The boy looked up at him, eyes blinking.
"Yes?"
Uallas stared at the boy for nearly ten seconds. That sounds like a short amount of time, but sitting at a quiet table, staring at each other, that time was an eternity. And in that eternity Penance saw something twisting at the man, straining the corners of his mouth and nearly exploding from his very skin. The man opened his mouth to speak, but then closed it again.
"H- how's your tea?"
The boy smiled good-naturedly and ran his finger along the rim of the cup:
"It's good!" He said. "Really good, in fact. Y'know, it's got a neat little taste at the end, like black truffles, or something. A little rot, too, y'know... like..."
Penance blinked. He realized that his head was slowly bowing forward as he spoke, and so he raised it up. But then it went too far back, nearly hitting the back of his chair. It felt like his head weighed a ton.
Then he felt a dry, sticky prickliness in his mouth. His tongue burned.
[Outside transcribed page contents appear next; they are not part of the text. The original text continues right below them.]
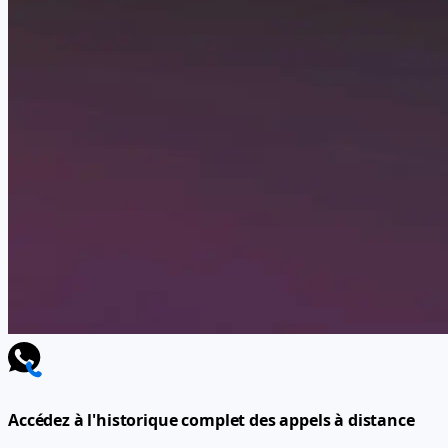
Accédez à l'historique complet des appels à distance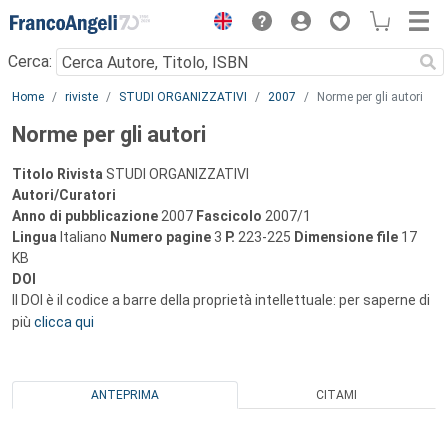
Menu
Cerca:
Main content
Home
riviste
STUDI ORGANIZZATIVI
2007
Norme per gli autori
Norme per gli autori
Titolo Rivista
STUDI ORGANIZZATIVI
Autori/Curatori
Anno di pubblicazione
2007
Fascicolo
2007/1
Lingua
Italiano
Numero pagine
3
P.
223-225
Dimensione file
17
KB
DOI
Il DOI è il codice a barre della proprietà intellettuale: per saperne di
più
clicca qui
ANTEPRIMA
CITAMI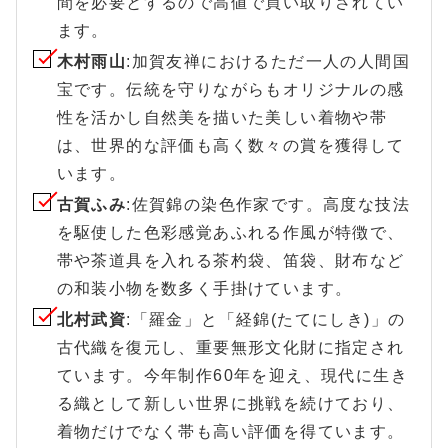
間を必要とするので高値で買い取りされてい
ます。
木村雨山
:加賀友禅におけるただ一人の人間国
宝です。伝統を守りながらもオリジナルの感
性を活かし自然美を描いた美しい着物や帯
は、世界的な評価も高く数々の賞を獲得して
います。
古賀ふみ
:佐賀錦の染色作家です。高度な技法
を駆使した色彩感覚あふれる作風が特徴で、
帯や茶道具を入れる茶杓袋、笛袋、財布など
の和装小物を数多く手掛けています。
北村武資
:「羅金」と「経錦(たてにしき)」の
古代織を復元し、重要無形文化財に指定され
ています。今年制作60年を迎え、現代に生き
る織として新しい世界に挑戦を続けており、
着物だけでなく帯も高い評価を得ています。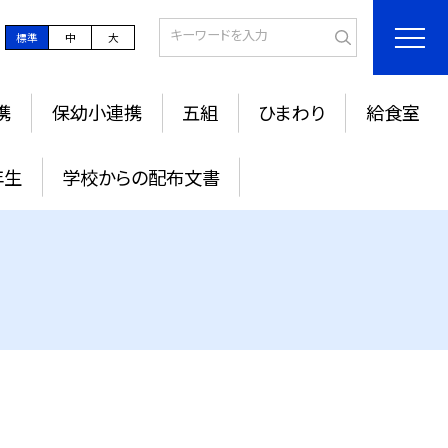
標準
中
大
携
保幼小連携
五組
ひまわり
給食室
年生
学校からの配布文書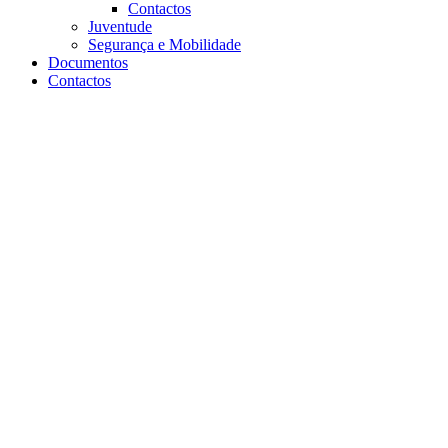
Contactos
Juventude
Segurança e Mobilidade
Documentos
Contactos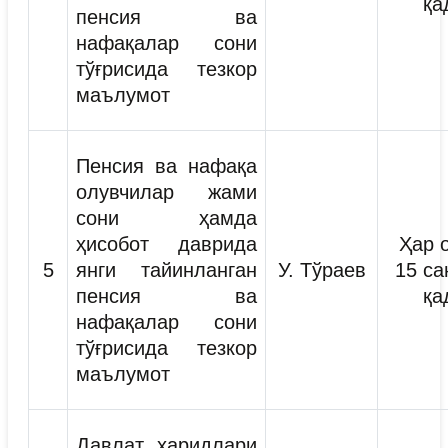
қа
пенсия ва
нафақалар сони
тўғрисида тезкор
маълумот
Пенсия ва нафақа
олувчилар жами
сони ҳамда
ҳисобот даврида
Ҳар 
5
янги тайинланган
У. Тўраев
15 са
пенсия ва
қа
нафақалар сони
тўғрисида тезкор
маълумот
Давлат харидлари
And then his breathing slowed.
The boy looked over at Uallas in confusion, blinking erratically, gurgling as spit formed on the corners of his lips. Uallas merely sat in place, hands clasped before his chin, his eyes empty and cold:
"I'm... sorry..." he muttered.
Penance fell to one side, banging his head on the table. He landed in a heap on the floor, disoriented, his chest heaving as he struggled to take another breath. Uallas stood over the boy, arms crossed:
"I truly am," he whispered.
Penance's muscles failed him. Within another few seconds his heart gave out on him, and his vision faded.